Throughout the meeting he pondered whether or not to call Triple A, or put on the spare himself, or use the Christmas gift his parents had provided, an aerosol tire pumper upper that filled the tire with a material, enough to inflate him home. He decided to try the latter despite having to drive home on the unfamiliar country highway over the extremely busy Lafayette Bridge during the heart of rush hour. As he approached the bridge and traffic was at a complete standstill he began to question his decision. He had been lucky to get this far how much longer could that luck possibly hold out? He avoided getting on the interstate that would take him home, but rather cut through downtown figuring traffic might be a little lighter. As he made it home he let out an audible sigh of relief. He brought the car to a service center where a competent but quiet young man removed the tire, removed the aerosol gunk inside and looked for the culprit of the loss of air. In the middle of his checks the driver pointed out that he had the young man remove the wrong tire. The young man didn't say a word and went to work on the right tire that was supposedly flat not too long before.

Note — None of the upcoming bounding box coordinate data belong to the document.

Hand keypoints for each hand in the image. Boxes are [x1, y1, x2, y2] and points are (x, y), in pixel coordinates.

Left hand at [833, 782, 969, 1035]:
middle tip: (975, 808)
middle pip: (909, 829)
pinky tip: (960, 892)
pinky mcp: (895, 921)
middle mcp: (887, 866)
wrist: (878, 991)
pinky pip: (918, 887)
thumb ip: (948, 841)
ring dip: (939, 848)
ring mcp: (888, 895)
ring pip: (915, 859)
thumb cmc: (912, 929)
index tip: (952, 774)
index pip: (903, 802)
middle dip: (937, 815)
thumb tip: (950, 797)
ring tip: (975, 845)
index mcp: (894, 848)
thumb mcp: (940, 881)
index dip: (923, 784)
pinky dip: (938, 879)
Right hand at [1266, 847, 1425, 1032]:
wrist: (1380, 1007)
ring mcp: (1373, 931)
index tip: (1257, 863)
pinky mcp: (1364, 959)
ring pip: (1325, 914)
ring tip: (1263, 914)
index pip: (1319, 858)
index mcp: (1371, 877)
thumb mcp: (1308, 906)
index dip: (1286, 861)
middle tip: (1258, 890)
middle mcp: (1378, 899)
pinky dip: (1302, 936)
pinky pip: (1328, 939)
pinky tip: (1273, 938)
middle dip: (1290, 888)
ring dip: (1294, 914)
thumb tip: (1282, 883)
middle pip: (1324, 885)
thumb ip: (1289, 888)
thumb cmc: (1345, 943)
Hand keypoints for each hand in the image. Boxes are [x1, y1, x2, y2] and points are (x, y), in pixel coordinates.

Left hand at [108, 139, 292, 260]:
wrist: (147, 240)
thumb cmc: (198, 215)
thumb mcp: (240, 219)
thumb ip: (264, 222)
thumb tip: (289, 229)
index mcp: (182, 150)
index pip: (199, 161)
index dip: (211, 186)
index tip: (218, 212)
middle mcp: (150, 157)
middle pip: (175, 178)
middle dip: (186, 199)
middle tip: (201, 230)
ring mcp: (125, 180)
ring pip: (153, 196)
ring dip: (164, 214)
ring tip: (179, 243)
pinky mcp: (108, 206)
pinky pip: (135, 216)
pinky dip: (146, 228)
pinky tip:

The young woman came over and they agreed to take a walk. They had taken several long walks before which reminded the not so young man of other days when he was quite the walker and when he stumbled upon another who shared his understanding of how useful a good walk can often times be. This walk began awkwardly with the young woman pressing the young man to tell her what had been going on in his mind the past couple of uncommunicative weeks. He was unwilling or unable to share. Their pace quickened as they listened to the sounds around them, of the excitement in young children's voices as they approached the nearby zoo, of the mechanical interruptions of lawn mowers and automobiles, of the sound of the steps of their own feet hitting the hard pavement in front of them. The tension of the silence brought a dreadful look upon the face of the young woman and the not so young man thought he could hear the sound of his own heart beating. At an earlier than expected point the young woman said in a tense voice, "Why don't we turn around here?" And they turned around and carefully retraced their steps. As they approached their starting point he asked her to stay but she got into her car and drove away. The silence was all too familiar and revealing and far and away the most difficult sound of the week.